Barack Obama was in Brazil last week to make friends with Dilma Rousseff. They apparently got off to a good start, even though he took time off from chatting with her to order the bombing of Libya, and her government was drafting a statement reiterating its opposition to this course of action even before she had waved him goodbye.
It is hoped the chumminess reported between these two heads of state of the two biggest nations in the Americas, will smoothen the relationship between their countries, a relationship made awkward both by recent history — Brazil’s independent approach to foreign policy has frequently led to disputes with the US — and the current economic crisis. President Rousseff said, “If we want to build a deeper relationship, we also need to deal frankly with our disagreements.” President Obama said, “We know how important it is to be able to work together — even when we often disagree.”
The US only recently conceded its position to China as Brazil’s main trading partner and single largest source of foreign direct investment.
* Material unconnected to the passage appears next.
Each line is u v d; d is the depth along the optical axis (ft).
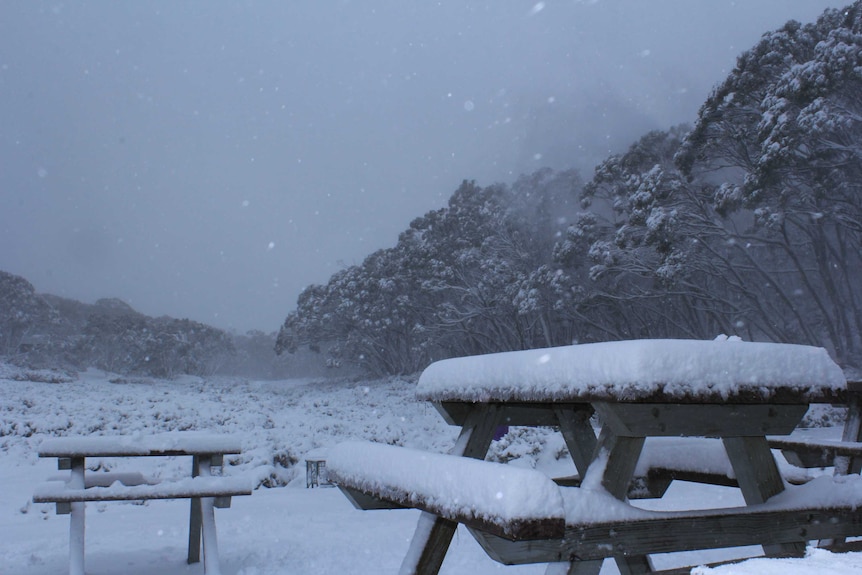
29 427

Despite the undervalued yuan commodity exports to China, in a period of rising commodity prices, were a major reason for Brazil’s ability to come out of the global economic crisis quickly. The US has tried, unsuccessfully, to make common cause with Brazil over Chinese currency controls, arguing that a properly valued yuan is necessary to fire up the US economy, which in turn is important for the world at large.
The value of Brazil’s real has escalated over 30 per cent against the dollar in the last two years. This has had a huge negative impact on the value of Brazilian exports to the US. Compounding this are US tariff and non-tariff barriers against Brazil's major exports like ethanol, beef, cotton, steel and orange juice.
President Rousseff illustrated what she meant by talking frankly about disagreements by making specific mention of this in her welcome address to President Obama in Brasilia. Referring to the Obama administration’s policy of quantitative easing that has kept interest rates low and the dollar weak she said, “…everyone knows that such large-scale measures provoke important changes in the relationship between the currencies of the whole world. This process erodes good economic practices and pushes countries into protectionist and defensive measures of all types.”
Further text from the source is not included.